=== Section Start ===
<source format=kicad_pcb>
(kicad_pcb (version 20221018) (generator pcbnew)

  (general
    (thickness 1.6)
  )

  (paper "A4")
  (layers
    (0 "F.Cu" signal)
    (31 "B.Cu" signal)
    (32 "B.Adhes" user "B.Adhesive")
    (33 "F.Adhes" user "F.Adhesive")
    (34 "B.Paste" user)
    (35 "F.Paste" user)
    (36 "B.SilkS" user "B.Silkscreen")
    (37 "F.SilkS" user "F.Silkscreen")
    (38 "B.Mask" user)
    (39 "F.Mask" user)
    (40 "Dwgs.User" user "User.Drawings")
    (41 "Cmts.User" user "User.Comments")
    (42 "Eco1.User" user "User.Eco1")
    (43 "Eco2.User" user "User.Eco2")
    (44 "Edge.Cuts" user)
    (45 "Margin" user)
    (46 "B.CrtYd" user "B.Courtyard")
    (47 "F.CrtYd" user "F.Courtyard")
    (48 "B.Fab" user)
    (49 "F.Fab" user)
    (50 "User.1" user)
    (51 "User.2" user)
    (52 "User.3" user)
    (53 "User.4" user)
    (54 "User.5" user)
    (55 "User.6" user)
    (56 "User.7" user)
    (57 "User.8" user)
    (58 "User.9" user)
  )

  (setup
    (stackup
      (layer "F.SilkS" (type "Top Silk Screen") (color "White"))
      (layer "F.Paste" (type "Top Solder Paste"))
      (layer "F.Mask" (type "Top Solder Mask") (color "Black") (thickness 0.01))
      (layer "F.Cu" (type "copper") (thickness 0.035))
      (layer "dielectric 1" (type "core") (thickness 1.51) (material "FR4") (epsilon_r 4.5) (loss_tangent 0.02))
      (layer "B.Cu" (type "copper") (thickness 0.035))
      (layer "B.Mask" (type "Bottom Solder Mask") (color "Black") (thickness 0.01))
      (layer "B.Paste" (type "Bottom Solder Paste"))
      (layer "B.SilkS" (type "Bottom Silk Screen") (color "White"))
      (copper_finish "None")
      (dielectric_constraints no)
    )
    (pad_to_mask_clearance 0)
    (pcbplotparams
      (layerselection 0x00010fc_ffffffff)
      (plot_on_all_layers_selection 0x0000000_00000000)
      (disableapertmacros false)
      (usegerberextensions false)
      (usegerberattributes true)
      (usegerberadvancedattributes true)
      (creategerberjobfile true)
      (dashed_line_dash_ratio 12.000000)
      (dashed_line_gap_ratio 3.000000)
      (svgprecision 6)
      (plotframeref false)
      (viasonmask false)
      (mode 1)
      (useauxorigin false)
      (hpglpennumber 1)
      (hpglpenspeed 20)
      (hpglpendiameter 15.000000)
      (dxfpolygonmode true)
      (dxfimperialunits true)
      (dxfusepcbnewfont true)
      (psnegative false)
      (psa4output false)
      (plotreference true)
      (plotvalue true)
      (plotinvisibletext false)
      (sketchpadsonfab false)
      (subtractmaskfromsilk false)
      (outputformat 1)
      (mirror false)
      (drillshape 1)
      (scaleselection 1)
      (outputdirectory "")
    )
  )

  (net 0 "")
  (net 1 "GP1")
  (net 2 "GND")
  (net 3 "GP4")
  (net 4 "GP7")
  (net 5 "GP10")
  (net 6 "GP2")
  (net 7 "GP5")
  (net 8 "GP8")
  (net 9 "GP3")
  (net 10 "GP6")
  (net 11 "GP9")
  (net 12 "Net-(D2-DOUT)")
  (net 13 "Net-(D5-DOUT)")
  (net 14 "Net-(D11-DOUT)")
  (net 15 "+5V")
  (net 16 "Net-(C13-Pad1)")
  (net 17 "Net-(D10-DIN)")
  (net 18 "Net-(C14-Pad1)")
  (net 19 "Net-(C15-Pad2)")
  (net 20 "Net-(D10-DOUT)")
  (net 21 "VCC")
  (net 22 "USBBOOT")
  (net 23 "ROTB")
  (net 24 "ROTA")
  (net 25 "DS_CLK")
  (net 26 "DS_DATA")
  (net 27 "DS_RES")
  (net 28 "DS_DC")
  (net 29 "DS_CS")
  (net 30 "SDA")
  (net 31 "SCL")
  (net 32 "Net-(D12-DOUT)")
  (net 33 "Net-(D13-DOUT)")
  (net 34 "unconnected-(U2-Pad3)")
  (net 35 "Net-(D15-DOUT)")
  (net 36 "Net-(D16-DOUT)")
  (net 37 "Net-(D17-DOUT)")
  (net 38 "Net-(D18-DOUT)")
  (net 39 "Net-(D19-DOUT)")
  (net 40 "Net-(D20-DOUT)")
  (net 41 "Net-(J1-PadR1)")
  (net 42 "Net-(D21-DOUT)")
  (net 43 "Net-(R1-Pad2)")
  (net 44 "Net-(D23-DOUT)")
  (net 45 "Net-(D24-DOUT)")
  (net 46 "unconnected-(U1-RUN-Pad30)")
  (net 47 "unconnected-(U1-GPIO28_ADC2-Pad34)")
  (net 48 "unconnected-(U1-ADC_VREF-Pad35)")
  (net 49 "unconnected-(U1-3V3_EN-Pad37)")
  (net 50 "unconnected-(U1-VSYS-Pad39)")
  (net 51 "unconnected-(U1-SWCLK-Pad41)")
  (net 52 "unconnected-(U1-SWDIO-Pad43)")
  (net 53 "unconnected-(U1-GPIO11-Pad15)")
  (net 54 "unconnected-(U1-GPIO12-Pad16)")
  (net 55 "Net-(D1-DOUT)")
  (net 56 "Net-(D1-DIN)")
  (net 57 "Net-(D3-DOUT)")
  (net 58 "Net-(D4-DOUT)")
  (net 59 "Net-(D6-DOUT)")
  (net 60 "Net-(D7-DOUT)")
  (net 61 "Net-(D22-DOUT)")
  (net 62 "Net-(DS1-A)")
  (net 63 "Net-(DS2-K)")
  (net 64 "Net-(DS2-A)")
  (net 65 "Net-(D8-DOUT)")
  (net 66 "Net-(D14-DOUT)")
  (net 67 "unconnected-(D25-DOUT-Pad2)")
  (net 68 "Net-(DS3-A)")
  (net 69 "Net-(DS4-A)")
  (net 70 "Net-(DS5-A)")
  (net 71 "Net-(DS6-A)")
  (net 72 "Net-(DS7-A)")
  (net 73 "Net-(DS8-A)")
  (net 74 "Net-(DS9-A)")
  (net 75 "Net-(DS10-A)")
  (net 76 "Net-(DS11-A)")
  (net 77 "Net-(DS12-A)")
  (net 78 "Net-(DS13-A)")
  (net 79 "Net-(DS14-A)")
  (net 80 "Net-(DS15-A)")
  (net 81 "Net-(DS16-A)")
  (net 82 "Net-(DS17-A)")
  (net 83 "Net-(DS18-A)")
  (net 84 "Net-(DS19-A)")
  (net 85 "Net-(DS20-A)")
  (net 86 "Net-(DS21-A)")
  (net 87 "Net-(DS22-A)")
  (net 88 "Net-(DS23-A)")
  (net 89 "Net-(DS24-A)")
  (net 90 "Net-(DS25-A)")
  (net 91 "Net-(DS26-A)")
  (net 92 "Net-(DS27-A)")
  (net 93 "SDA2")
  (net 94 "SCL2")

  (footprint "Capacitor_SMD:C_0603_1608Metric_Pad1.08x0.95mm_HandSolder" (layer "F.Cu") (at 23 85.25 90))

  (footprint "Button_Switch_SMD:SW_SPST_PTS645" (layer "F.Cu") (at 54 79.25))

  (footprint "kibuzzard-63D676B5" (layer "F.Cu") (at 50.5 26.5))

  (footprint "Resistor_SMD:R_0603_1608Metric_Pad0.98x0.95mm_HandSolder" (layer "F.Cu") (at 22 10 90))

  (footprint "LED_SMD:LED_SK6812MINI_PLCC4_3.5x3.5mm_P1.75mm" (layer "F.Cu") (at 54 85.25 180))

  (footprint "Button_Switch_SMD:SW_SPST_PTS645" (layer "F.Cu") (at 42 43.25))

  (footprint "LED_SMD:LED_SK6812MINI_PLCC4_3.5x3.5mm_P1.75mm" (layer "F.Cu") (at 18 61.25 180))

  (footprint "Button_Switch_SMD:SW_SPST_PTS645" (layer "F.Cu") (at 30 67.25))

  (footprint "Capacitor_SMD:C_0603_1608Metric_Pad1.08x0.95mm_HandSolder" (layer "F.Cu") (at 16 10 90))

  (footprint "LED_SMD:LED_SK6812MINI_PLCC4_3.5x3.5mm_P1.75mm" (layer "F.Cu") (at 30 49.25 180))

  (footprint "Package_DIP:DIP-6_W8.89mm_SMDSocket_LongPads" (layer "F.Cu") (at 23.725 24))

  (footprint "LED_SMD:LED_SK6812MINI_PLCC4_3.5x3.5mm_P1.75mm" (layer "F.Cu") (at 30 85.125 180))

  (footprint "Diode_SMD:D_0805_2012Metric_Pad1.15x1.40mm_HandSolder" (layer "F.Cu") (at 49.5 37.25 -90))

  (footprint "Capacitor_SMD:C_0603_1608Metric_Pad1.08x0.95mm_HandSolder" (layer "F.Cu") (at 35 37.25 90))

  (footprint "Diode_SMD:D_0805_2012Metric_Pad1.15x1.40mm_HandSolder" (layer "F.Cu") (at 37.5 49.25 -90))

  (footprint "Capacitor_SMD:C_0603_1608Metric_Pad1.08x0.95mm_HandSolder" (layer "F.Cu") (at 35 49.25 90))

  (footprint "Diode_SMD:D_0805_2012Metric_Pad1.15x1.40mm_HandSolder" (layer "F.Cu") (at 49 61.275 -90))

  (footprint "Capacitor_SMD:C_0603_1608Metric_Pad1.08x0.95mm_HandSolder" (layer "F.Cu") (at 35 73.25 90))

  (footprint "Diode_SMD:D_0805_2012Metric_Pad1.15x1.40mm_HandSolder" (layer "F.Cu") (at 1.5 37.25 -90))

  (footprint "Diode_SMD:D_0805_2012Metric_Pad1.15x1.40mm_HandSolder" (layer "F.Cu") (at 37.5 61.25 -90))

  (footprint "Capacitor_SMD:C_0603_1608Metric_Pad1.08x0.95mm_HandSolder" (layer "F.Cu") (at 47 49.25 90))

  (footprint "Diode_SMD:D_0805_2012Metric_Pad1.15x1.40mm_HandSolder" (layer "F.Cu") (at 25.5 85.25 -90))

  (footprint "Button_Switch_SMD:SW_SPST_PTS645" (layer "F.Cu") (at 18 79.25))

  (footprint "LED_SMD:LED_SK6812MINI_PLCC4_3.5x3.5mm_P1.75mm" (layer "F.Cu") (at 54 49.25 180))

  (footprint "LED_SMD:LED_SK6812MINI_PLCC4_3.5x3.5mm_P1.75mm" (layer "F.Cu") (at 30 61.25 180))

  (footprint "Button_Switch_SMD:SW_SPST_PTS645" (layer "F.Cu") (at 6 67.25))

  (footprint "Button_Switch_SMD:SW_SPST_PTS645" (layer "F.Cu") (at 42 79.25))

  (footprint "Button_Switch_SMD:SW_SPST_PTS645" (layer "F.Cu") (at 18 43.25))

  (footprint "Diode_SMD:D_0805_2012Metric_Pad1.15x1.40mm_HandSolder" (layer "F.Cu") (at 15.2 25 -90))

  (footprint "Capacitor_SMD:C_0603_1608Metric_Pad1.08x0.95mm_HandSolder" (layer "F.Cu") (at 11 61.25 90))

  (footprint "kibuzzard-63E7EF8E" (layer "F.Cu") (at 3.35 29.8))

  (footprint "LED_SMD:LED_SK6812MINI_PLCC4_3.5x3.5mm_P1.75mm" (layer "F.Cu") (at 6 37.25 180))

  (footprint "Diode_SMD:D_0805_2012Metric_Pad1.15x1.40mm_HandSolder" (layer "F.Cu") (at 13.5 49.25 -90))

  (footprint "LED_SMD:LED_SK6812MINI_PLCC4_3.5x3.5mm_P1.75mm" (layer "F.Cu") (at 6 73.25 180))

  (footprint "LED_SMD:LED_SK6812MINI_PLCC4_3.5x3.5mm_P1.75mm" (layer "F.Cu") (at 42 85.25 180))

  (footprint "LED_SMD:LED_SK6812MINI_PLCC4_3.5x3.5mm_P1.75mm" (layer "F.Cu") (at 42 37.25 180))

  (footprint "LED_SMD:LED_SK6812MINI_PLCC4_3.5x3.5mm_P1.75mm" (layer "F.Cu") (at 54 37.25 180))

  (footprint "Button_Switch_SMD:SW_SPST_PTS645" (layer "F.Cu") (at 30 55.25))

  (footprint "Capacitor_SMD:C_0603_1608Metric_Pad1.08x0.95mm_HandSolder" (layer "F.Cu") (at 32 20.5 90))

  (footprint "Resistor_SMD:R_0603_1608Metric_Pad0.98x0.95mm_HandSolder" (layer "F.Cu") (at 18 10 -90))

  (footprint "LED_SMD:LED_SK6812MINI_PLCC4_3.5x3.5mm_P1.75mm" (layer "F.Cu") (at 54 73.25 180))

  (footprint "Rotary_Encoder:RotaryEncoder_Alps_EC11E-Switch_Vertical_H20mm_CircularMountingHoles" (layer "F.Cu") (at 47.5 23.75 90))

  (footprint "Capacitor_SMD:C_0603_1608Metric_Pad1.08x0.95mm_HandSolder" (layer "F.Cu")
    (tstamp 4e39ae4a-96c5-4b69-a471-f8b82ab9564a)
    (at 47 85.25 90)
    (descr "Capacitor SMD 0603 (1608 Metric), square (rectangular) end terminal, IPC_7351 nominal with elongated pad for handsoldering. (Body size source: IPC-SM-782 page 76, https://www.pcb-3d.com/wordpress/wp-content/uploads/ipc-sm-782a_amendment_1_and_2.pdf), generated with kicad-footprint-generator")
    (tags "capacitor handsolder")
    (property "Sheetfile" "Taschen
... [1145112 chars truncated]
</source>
=== Section End ===
=== Section Start ===
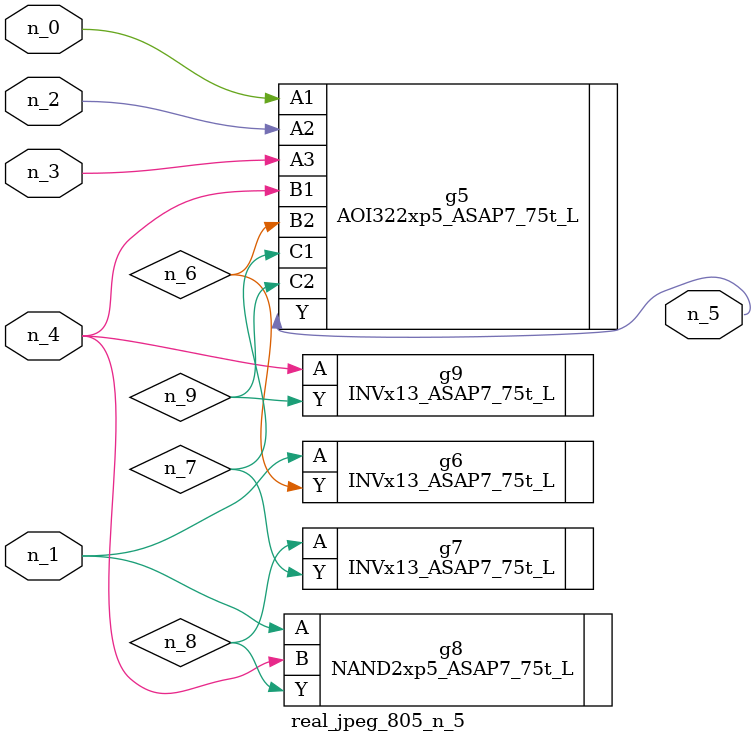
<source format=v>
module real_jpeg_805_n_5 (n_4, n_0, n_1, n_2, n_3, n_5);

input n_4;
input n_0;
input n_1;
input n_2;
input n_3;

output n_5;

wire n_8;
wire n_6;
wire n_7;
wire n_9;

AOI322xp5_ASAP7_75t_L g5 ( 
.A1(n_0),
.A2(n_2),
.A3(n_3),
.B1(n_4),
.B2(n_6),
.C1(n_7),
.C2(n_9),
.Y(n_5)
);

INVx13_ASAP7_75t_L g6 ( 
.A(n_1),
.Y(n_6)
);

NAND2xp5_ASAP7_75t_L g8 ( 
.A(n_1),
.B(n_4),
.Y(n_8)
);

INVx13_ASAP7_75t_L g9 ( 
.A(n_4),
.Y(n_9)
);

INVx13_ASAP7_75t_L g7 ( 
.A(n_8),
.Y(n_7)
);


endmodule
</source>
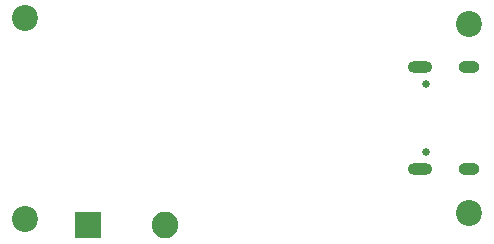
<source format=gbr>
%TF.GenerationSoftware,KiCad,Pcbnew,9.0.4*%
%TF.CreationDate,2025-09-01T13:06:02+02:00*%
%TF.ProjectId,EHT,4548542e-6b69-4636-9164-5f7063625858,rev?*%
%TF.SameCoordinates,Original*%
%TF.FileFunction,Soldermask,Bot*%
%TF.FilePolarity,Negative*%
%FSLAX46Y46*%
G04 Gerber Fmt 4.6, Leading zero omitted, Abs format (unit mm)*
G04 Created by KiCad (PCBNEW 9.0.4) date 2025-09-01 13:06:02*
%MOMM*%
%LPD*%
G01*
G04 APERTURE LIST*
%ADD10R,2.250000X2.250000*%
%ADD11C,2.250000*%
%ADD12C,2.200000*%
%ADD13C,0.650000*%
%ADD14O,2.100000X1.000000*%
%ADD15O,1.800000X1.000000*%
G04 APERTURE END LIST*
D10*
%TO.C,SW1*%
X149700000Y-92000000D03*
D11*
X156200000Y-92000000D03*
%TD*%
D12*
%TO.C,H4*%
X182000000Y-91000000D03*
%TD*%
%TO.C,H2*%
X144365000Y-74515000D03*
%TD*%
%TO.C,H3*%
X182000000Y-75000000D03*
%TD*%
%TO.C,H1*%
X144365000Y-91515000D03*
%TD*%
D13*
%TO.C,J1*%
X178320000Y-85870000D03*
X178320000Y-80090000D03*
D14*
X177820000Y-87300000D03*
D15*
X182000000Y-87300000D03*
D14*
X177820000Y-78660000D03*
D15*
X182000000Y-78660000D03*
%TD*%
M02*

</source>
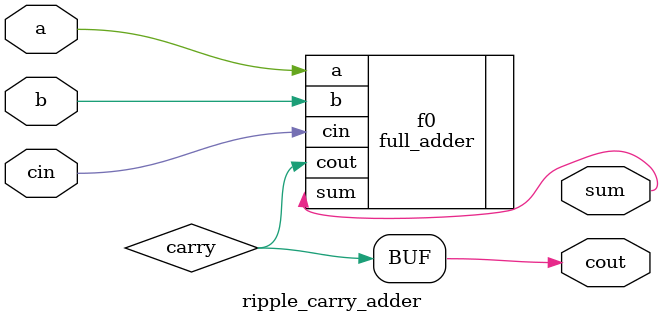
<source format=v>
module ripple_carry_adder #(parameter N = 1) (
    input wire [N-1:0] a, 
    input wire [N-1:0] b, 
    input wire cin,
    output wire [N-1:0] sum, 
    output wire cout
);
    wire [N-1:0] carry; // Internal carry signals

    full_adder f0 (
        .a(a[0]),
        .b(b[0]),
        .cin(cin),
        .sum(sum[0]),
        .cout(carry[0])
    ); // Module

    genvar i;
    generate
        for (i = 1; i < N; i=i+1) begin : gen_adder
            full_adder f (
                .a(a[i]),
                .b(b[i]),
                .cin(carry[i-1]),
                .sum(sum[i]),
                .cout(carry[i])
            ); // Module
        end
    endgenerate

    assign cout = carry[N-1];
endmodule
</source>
=== Section End ===
DIRECTIONS FOR THIS TASK: In the material above, find the line containing "(usegerberextensions false)" and the line containing "(viasonmask false)", then write out exactly those two lines and every line between them, and nothing more.

WRITTEN RESPONSE:
      (usegerberextensions false)
      (usegerberattributes true)
      (usegerberadvancedattributes true)
      (creategerberjobfile true)
      (dashed_line_dash_ratio 12.000000)
      (dashed_line_gap_ratio 3.000000)
      (svgprecision 6)
      (plotframeref false)
      (viasonmask false)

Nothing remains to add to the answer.